Docs
Tracking
Reference
Distinct ID Limits

Distinct ID Limits

In order to maintain fast queries and catch implementation mistakes, we set a limit on the number of events sent to a particular distinct_id in a given time window. In this document, we explain how this limit works and what to do when you hit it.

What is a hot shard?

There are cases when an incorrect implementation results in a disproportionately high number of events sent to Mixpanel for the same distinct_id. This leads to an imbalance when storing events across distinct_ids, where one distinct_id's events grows larger than the rest, impacting storage and query systems which in-turn results in high query latencies for the end user.

Since we distribute events across shards, this imbalance is called a hot shard.

How does hot shard detection work?

The hot shard detection step runs in the ingestion pipeline. A counter of events is maintained for each distinct_id and event_date combination. The counter is best-effort as a result of the underlying systems used to maintain such a large keyspace.
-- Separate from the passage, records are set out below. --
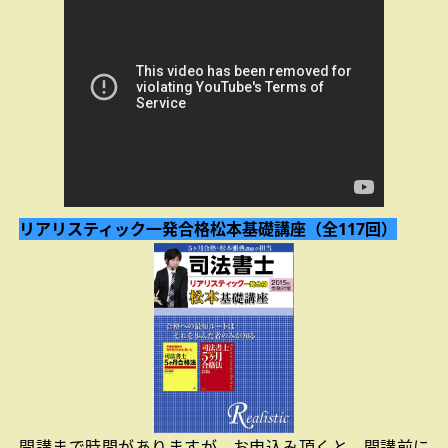
リアリスティック一発合格松本基礎講座
（全117回）
開講まで時間がありますが，お申込み頂くと，開講前に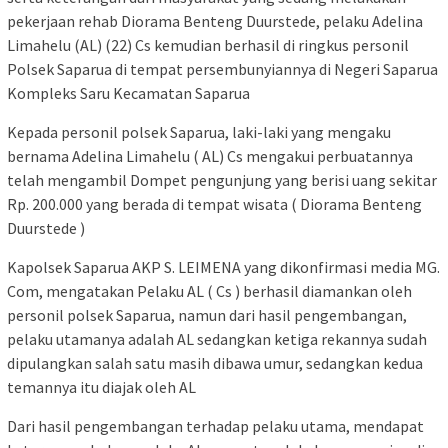
pekerjaan rehab Diorama Benteng Duurstede, pelaku Adelina
Limahelu (AL) (22) Cs kemudian berhasil di ringkus personil
Polsek Saparua di tempat persembunyiannya di Negeri Saparua
Kompleks Saru Kecamatan Saparua
Kepada personil polsek Saparua, laki-laki yang mengaku
bernama Adelina Limahelu ( AL) Cs mengakui perbuatannya
telah mengambil Dompet pengunjung yang berisi uang sekitar
Rp. 200.000 yang berada di tempat wisata ( Diorama Benteng
Duurstede )
Kapolsek Saparua AKP S. LEIMENA yang dikonfirmasi media MG.
Com, mengatakan Pelaku AL ( Cs ) berhasil diamankan oleh
personil polsek Saparua, namun dari hasil pengembangan,
pelaku utamanya adalah AL sedangkan ketiga rekannya sudah
dipulangkan salah satu masih dibawa umur, sedangkan kedua
temannya itu diajak oleh AL
Dari hasil pengembangan terhadap pelaku utama, mendapat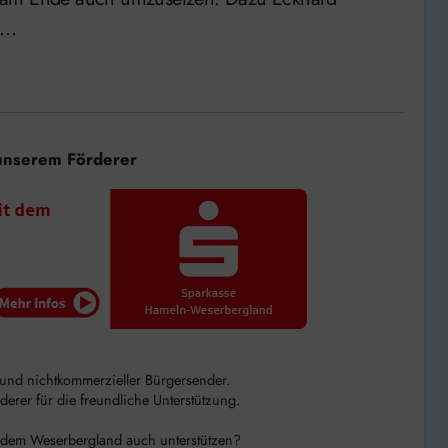
O…
unserem Förderer
r und nichtkommerzieller Bürgersender.
rer für die freundliche Unterstützung.
 dem Weserbergland auch unterstützen?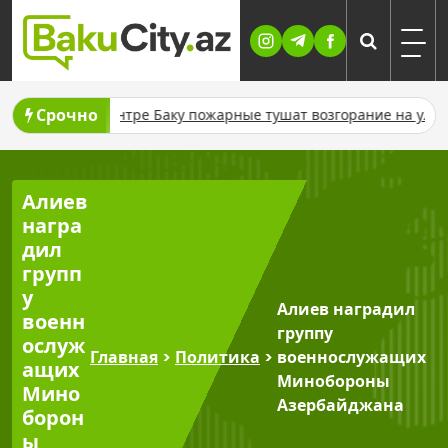
Skip
to
content
Срочно
ку
В центре Баку пожарные тушат возгорание на улице Юс
Алиев
награ
дил
групп
у
Алиев наградил
военн
группу
ослуж
Главная
>
Политика
>
военнослужащих
ащих
Минобороны
Мино
Азербайджана
борон
ы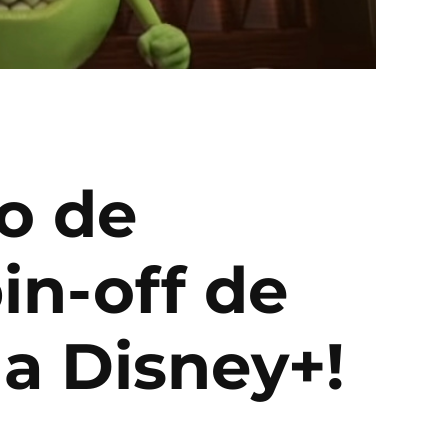
o de
in-off de
 a Disney+!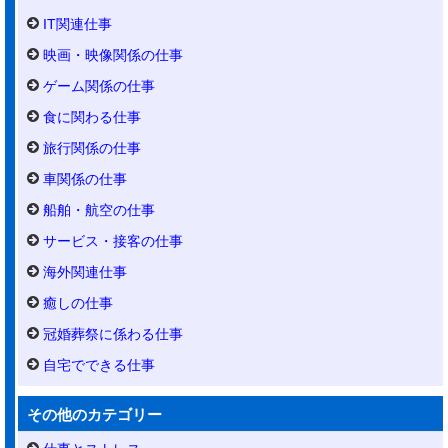
IT関連仕事
映画・映像関係の仕事
ゲーム関係の仕事
食に関わる仕事
旅行関係の仕事
車関係の仕事
船舶・航空の仕事
サービス・接客の仕事
海外関連仕事
癒しの仕事
冠婚葬祭に係わる仕事
自宅でできる仕事
その他のカテゴリー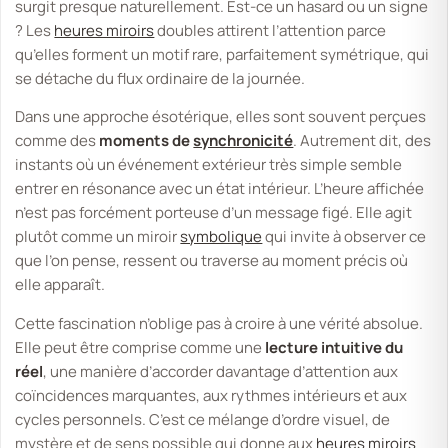
surgit presque naturellement.
Est-ce un hasard ou un signe
? Les
heures miroirs
doubles attirent l’attention parce
qu’elles forment un motif rare, parfaitement symétrique, qui
se détache du flux ordinaire de la journée.
Dans une approche ésotérique, elles sont souvent perçues
comme des
moments de
synchronicité
. Autrement dit, des
instants où un événement extérieur très simple semble
entrer en résonance avec un état intérieur. L’heure affichée
n’est pas forcément porteuse d’un message figé. Elle agit
plutôt comme un miroir
symbolique
qui invite à observer ce
que l’on pense, ressent ou traverse au moment précis où
elle apparaît.
Cette fascination n’oblige pas à croire à une vérité absolue.
Elle peut être comprise comme une
lecture intuitive du
réel
, une manière d’accorder davantage d’attention aux
coïncidences marquantes, aux rythmes intérieurs et aux
cycles personnels. C’est ce mélange d’ordre visuel, de
mystère et de sens possible qui donne aux
heures miroirs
Once a pre-defined threshold is crossed(currently set to 100K events), the distinct_id is marked as contributing to a hot shard and all subsequent events for this distinct_id and event_date are updated to even the load across shards. Historical events prior to the hotshard detection for the same distinct_id are not updated.

What happens when we detect a hot shard?

Once a given entry crosses the threshold, all subsequent matching events (same distinct_id and event_date) will have the following transformations applied to them:

  • event will be changed to $hotshard_events. The original event name will be preserved under a property called mp_original_event_name (display name is Hotshard Original Event Name). Changing the name removes the bad events from being selected for analysis yet remain accessible for debugging.
  • distinct_id is changed to ""1. The original value will be preserved under a property called mp_original_distinct_id (display name is Hotshard Original Distinct ID). Removing the distinct_id allows Mixpanel backend to distribute these events evenly across shards ensuring that performance is not adversely affected while keeping the data accessible for debugging.

Original Event -

{
  "event": "Signed up",
  "properties": {
    "time": 1618716477000,
    "distinct_id": "hotshard@mixpanel.com",
    "$insert_id": "36a92782-cd7d-41a0-93af-8c23ec6c4191",
  }
}

Updated Event -

{
  "event": "$hotshard_events",
  "properties": {
    "time": 1618716477000,
    "distinct_id": "",
    "mp_original_event_name": "Signed up",
    "mp_original_distinct_id": "hotshard@mixpanel.com",
    "$insert_id": "36a92782-cd7d-41a0-93af-8c23ec6c4191",
  }
}

These events can be queried from the dashboard just like any other events. A weekly report is sent to project owners if a new hot shard was detected and remediated in the past 7 days.

Recovering from a hot shard

Recovery is a multi-step process -

  • Break down $hotshard_events by mp_original_distinct_id and mp_original_event_name to spot what’s causing the issue.
  • Use the above to locate the code that is the root cause and update it to stop the ongoing issue.
  • This should fix it going forward. To fix historical data, the recommendation is to export, transform, and re-import the data.

Footnotes

  1. Due to a side-effect on how events are serialized, some remediated entries were initially saved with a numeric distinct_id (instead of ""). This value can safely be ignored.